Here are some things you might say:
I’m here, I care and you matter. Knowing someone else cares can make the world of difference for someone feeling the world is against them. Vocalising that through a call, text or even better a long hug can make your friend feel seen and valued. This first step will establish safety and may allow for greater openness. There’s power in silence and just knowing someone is there.
Be practical before being profound. When the time does come to say something and you’ve already assured your friend that they matter and that you care – It may not be the time for profound quotes or insights just yet, it could be but we often feel pressure to sound profound, to give a sense of strength and control. However, research shows that strength and progress is found in action and this time is a great opportunity to offer support with the practical elements of your friends life.

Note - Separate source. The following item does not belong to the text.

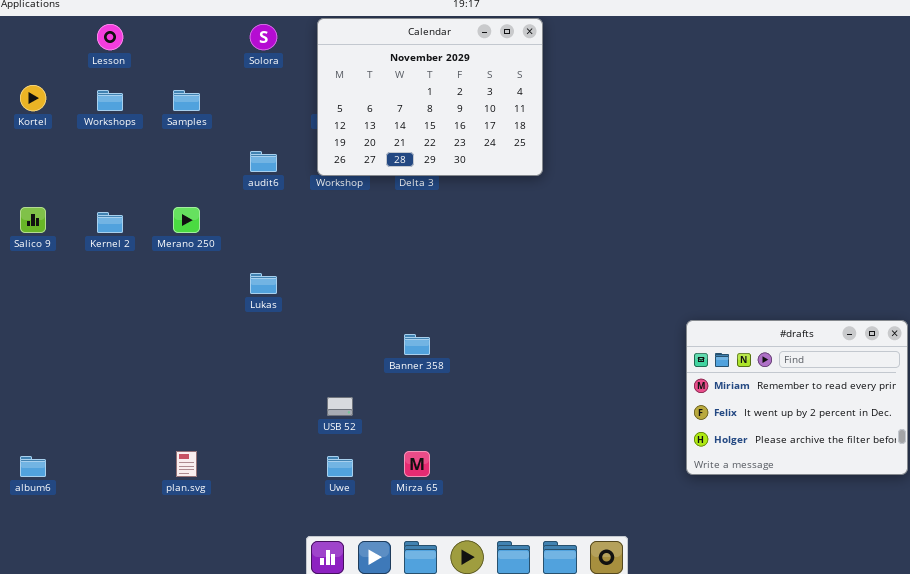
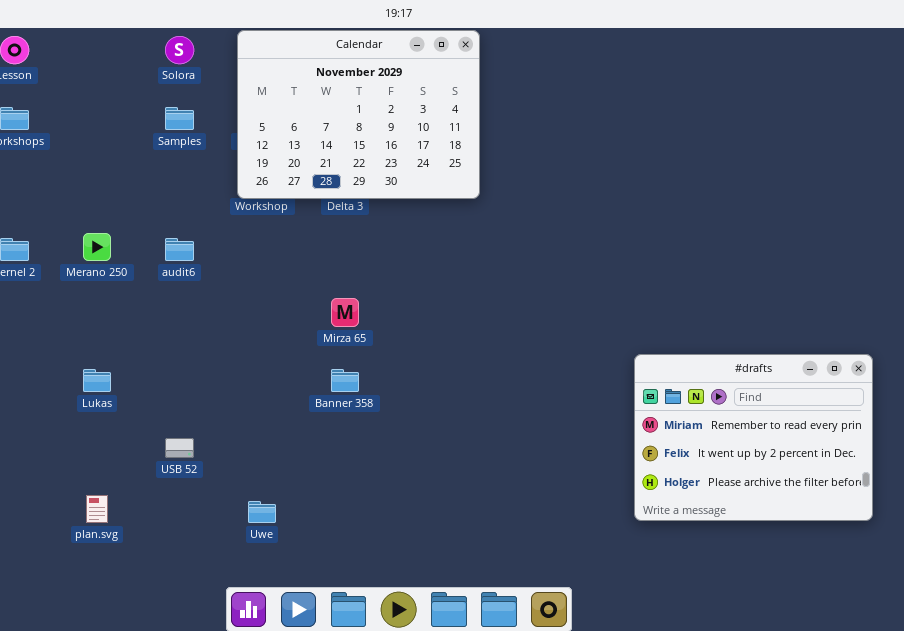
Samples: [173,90,200,111] -> [165,107,194,130], moved
audit6: [250,151,277,172] -> [165,238,194,261], moved
Lukas: [250,273,277,294] -> [83,369,111,392], moved
USB 52: [327,397,353,416] -> [165,438,194,458], moved
Mirza 65: [404,451,430,477] -> [331,298,359,327], moved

When suffering emotionally and mentally, simple tasks become really hard to accomplish. So listen to your friend and offer support in simple things. They may feel reluctant to accept, fearing becoming a burden to you, but if you are genuine simply assure them that it’s more than ok and you are here for them. If they persist, flip the switch and invite them to come and help you! We all love to feel needed and feel helpful. You might suggest things like:
- Maybe we could catchup over lunchtime and go for a walk?
- Let’s grab a coffee sometime this week after work?
- Maybe I could drive you to your next appointment or go grocery shopping with you?
- Maybe you could come over this weekend and help me with a garden project?
You already know that “Is there anything i can do?” doesn’t really work. Being specific with time and the activity makes it real and much easier to say yes too. Remember listen to needs and suggest what you feel is right in the moment, if you have to wait a little to see past the surface concerns – that’s ok.
Remind them that you’re here, you care and they matter. If you centre your support on these three things, consistently, you’ll be a light to them and a source of hope.